The use of “she” as the pronoun for ships is not unique to English. In many other languages, such as French, German, and Spanish, ships are also womanly. This linguistic phenomenon has its roots in the Indo-European language family, where gendered nouns are prevalent. In some languages, such as Russian, there are even different genders for different types of ships.

In English, the use of “she” for ships is likely due to the influence of other European languages but also reflects the underlying feminine metaphors associated with ships that have been present for centuries.

Cultural Analysis

The practice of calling ships “she” has been a longstanding tradition in seafaring cultures. For example, in Polynesia, female sea deities such as Tefnut and Kupala were believed to govern the sea. In Norse mythology, the goddess Ran ruled the sea. Seafaring cultures had a deep respect for the power of the ocean and recognized the feminine qualities necessary to safely navigate the sea.

It is worth noting that women have historically played significant roles in seafaring.
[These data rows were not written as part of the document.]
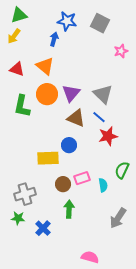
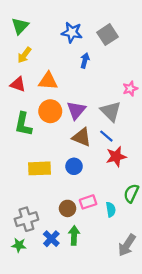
green triangle: (19, 15) -> (20, 26), turned -30
gray square: (100, 23) -> (107, 35), turned 30
yellow arrow: (14, 36) -> (24, 55), moved
blue arrow: (54, 39) -> (85, 60), moved
pink star: (121, 51) -> (130, 89), moved
orange triangle: (45, 66) -> (48, 81), turned -36
yellow rectangle: (48, 158) -> (39, 168), moved
blue cross: (43, 228) -> (51, 239), moved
For example, women in Polynesian cultures were skilled navigators and often joined sea voyages. The Royal National Lifeboat Institution in the UK even named a boat after Grace Darling, who was an inspiration for women in search and rescue operations.

The metaphorical connection between ships and women highlights the roles of women as protectors and providers and points to the historical significance of women’s contribution in seafaring cultures.

Practical Analysis

Calling ships “she” is not just a metaphorical or cultural practice but also has practical implications. In nautical tradition, ships are considered property and are often personified to reflect the challenges of navigating and maintaining them. Calling ships “she” allows for a personal connection that aids in the navigation and classification of ships – allowing sailors to recognize a ship’s characteristics and handle it accordingly.

However, calling ships “she” has also been criticized for perpetuating gender stereotypes. Some argue that the female metaphor of ships reflects gendered assumptions that women are objects or property, which is not an accurate or respectful representation of women.

Contemporary Relevance

The tradition of calling ships “she” remains prevalent in modern times, but some are challenging its relevance in today’s society. In an age where there is more focus on gender equality and sensitivity, referring to ships with a feminine pronoun can be seen as outdated and problematic. Instead, some have suggested using gender-neutral pronouns or referring to ships by their names.

Changing the language used to describe ships may seem trivial, but it reflects a broader societal shift toward acknowledging and respecting diverse identities and erasing harmful gender stereotypes. As language shapes how we think and act, changing how we talk about ships can help to foster a more inclusive society.


In conclusion, the practice of calling ships “she” has its roots in mythology, literature, and seafaring culture. The metaphorical and linguistic connections between ships and women reflect historical notions of gender roles and provide insight into the roles that women played in seafaring cultures. While the practice has practical implications, it also perpetuates potentially harmful gender stereotypes. As we reconsider our attitudes toward gender and gender roles, it is worth exploring alternative ways of talking about ships that are more inclusive and respectful.

The next time you refer to a ship as “she,” take a moment to appreciate the complex metaphors, cultural beliefs, and practical considerations that have contributed to this tradition. And consider how alternative ways of thinking can help to shape a more equitable society that values diversity and inclusivity.